__TEXT SECTION__
EURUSD rate on the hourly. Source: TradingView.
Intraday forecast: low: 1.0570, high: 1.0617, close: 1.0606.
On Friday, after the support at 1.0630 was broken, the Euro fell to the 90th degree. This isn’t a particularly important support/resistance level, so we need to be ready for a renewed minimum at 1.0555.
Given that the price is trading around trend line, and that today is Monday, the 90th degree could provide a bullish signal. On Mondays, after some impulsive movement, I always look for movement against Friday’s. My forecasted target is on the balance line at 1.0617.

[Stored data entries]
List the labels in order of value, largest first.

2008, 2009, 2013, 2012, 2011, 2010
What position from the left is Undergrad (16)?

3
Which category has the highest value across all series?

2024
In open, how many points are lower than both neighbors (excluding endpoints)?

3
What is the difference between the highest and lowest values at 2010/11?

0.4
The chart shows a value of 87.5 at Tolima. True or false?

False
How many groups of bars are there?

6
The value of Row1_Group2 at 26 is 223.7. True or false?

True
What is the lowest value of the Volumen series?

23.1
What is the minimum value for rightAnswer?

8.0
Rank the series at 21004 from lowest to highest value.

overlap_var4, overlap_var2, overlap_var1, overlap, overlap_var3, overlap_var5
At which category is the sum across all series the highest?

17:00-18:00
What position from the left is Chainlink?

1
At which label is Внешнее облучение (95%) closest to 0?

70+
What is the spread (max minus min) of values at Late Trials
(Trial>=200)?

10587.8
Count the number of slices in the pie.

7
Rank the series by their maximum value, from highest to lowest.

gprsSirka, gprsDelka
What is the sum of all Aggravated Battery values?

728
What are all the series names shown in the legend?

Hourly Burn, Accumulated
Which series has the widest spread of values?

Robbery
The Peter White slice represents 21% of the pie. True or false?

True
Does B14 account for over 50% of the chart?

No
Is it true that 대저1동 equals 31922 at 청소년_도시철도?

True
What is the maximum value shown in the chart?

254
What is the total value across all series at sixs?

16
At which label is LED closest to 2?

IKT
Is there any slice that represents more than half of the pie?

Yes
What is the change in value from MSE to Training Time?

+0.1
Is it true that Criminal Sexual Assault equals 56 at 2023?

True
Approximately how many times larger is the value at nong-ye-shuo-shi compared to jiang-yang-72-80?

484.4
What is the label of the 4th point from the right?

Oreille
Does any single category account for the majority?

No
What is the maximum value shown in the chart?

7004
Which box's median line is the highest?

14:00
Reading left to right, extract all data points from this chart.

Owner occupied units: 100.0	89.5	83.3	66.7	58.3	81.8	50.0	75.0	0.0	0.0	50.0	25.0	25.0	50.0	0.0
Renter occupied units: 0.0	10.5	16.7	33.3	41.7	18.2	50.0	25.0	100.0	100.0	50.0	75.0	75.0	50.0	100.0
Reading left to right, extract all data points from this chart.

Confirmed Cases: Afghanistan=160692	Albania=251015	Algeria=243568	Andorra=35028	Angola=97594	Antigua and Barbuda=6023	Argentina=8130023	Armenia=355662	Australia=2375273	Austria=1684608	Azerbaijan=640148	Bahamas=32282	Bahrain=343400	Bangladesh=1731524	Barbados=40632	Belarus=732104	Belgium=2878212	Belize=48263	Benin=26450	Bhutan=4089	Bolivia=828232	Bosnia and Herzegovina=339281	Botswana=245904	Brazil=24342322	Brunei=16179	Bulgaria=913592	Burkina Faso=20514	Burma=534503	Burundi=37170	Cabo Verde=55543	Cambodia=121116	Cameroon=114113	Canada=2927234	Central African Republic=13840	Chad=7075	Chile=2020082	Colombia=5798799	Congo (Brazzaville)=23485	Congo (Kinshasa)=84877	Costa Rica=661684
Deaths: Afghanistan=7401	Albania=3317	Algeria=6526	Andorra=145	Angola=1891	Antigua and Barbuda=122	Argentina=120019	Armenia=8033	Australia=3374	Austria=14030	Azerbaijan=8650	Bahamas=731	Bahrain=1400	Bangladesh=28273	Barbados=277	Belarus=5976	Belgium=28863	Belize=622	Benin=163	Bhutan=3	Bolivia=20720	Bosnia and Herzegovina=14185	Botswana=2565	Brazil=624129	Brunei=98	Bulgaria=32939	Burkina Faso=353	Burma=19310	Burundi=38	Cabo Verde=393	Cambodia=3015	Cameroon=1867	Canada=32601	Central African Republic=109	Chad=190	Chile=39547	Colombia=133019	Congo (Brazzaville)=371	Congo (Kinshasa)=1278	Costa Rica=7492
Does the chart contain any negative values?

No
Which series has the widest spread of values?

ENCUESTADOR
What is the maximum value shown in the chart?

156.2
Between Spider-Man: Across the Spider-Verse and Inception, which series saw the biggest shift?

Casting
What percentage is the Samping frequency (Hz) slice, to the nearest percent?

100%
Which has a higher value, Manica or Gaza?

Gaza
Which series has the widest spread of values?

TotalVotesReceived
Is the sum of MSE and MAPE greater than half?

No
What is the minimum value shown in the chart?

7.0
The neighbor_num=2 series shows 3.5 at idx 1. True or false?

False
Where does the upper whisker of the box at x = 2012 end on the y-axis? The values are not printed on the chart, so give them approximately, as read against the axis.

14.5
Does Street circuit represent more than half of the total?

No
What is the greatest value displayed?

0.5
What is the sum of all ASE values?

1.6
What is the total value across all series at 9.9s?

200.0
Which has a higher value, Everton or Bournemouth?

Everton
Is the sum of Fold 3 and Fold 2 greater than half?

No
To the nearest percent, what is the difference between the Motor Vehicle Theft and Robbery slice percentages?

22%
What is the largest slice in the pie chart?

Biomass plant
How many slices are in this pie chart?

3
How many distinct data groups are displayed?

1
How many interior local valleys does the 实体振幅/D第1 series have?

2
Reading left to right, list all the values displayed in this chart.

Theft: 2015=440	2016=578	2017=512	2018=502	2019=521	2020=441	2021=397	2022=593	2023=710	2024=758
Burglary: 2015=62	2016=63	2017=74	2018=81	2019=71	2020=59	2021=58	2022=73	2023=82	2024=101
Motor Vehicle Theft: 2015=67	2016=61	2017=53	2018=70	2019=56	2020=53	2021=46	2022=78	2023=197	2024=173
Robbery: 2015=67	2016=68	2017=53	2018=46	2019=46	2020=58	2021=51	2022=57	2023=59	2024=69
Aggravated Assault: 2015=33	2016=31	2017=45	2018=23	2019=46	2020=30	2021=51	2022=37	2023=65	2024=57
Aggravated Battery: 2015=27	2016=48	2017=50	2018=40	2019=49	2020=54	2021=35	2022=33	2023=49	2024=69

__CHECK YOUR UNDERSTANDING__
a - In the EURUSD forecast, what price is given as the target on the balance line?
b - Reproduce the part of the EURUSD forecast that opens with the words containing "Intraday forecast: low: 1.0570, high: 1.0617, close: 1.0606." and closes with "line at 1.0617.".
This listing comes from a source separate from the EURUSD forecast.

__PROBLEM SOLUTIONS__
a - 1.0617

b -
Intraday forecast: low: 1.0570, high: 1.0617, close: 1.0606.
On Friday, after the support at 1.0630 was broken, the Euro fell to the 90th degree. This isn’t a particularly important support/resistance level, so we need to be ready for a renewed minimum at 1.0555.
Given that the price is trading around trend line, and that today is Monday, the 90th degree could provide a bullish signal. On Mondays, after some impulsive movement, I always look for movement against Friday’s. My forecasted target is on the balance line at 1.0617.